> _Selected passage_:
══════════════════════════════
A noteworthy poll for two reasons, not including the fact that it’s one of the worst of his presidency. One: Quinnipiac traditionally skews blue. Their numbers for Trump were consistently among the worst of any pollster during his presidency. Biden sitting at 42 in a Q-poll is seriously bad vibes for the White House.
Two: This poll was conducted from Friday through Monday, after Biden announced his dubious new federal vaccine mandate for businesses with more than 100 employees. (Weirdly, Quinnipiac didn’t ask a question about that. Or, if they did, the data isn’t being published today.) Is his dismal job approval being driven in part by a backlash to the new mandate? That would be surprising since the mandate itself has polled well so far, but not impossible.
Overall, though, the story is familiar. Terrible COVID numbers lately combined with an inexcusable fiasco in evacuating from Afghanistan means a lot of unhappy Americans.
Eighteen points underwater with independents and a mere two points above water with women portends a beating for Democrats next fall if it doesn’t turn around. Biden’s numbers on handling the virus have dropped from 53/40 in June to 48/49 following Delta’s rampage across the southeastern U.S. And his handling of foreign policy in the aftermath of the Kabul debacle is in the toilet at 34/59. Approval of how he’s handling his duties as commander-in-chief isn’t much better at 40/55.
══════════════════════════════
> _Things to do_:
**a.** In the poll commentary, over which days was the Quinnipiac poll conducted?
**b.** List each area of Biden's performance for which the poll commentary gives a current approval/disapproval figure, along with that figure.
**c.** Reproduce the part of the poll commentary starting at "A noteworthy poll" and ending at "the White House.".
══════════════════════════════
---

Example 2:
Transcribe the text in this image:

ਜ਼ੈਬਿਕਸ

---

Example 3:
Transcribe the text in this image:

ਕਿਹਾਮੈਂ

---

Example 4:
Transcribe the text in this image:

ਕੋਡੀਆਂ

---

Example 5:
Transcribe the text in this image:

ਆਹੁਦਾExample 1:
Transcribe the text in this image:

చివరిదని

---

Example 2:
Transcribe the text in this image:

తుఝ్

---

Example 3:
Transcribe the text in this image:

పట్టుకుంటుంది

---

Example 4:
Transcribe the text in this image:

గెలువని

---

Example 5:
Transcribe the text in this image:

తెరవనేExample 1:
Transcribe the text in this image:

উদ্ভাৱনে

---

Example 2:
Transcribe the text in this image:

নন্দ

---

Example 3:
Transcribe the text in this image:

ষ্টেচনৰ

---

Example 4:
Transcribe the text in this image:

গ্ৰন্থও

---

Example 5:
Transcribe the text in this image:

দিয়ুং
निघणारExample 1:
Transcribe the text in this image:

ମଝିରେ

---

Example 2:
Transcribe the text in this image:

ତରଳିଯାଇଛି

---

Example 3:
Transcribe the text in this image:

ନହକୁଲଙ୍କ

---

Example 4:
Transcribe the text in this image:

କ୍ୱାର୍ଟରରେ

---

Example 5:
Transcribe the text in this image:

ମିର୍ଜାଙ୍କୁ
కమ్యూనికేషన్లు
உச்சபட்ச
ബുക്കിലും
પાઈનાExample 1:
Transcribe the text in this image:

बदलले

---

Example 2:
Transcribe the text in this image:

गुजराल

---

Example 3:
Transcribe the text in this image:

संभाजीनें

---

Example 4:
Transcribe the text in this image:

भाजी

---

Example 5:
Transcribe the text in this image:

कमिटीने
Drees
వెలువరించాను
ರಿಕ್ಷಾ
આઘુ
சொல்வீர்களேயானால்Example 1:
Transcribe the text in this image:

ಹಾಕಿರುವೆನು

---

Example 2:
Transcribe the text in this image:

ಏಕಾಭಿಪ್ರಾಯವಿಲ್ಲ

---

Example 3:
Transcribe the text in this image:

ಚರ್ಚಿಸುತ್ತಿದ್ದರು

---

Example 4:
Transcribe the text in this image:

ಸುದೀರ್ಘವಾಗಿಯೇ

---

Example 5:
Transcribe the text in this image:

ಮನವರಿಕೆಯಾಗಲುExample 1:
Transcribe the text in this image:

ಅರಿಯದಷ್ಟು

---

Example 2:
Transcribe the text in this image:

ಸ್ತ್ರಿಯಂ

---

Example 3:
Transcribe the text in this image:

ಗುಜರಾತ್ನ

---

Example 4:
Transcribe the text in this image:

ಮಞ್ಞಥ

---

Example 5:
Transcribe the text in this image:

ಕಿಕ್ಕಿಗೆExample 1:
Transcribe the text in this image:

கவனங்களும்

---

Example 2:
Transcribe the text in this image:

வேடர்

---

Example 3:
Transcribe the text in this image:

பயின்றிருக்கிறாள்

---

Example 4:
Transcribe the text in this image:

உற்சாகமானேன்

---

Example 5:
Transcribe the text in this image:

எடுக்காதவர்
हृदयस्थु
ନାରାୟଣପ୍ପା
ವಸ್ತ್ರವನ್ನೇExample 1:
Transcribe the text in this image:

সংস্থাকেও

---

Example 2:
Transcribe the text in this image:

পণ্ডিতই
══════════════════════════════
> _Results by task_:
**a.** Friday through Monday

**b.**
- Handling the virus: 48/49
- Handling of foreign policy: 34/59
- Duties as commander-in-chief: 40/55

**c.**
A noteworthy poll for two reasons, not including the fact that it’s one of the worst of his presidency. One: Quinnipiac traditionally skews blue. Their numbers for Trump were consistently among the worst of any pollster during his presidency. Biden sitting at 42 in a Q-poll is seriously bad vibes for the White House.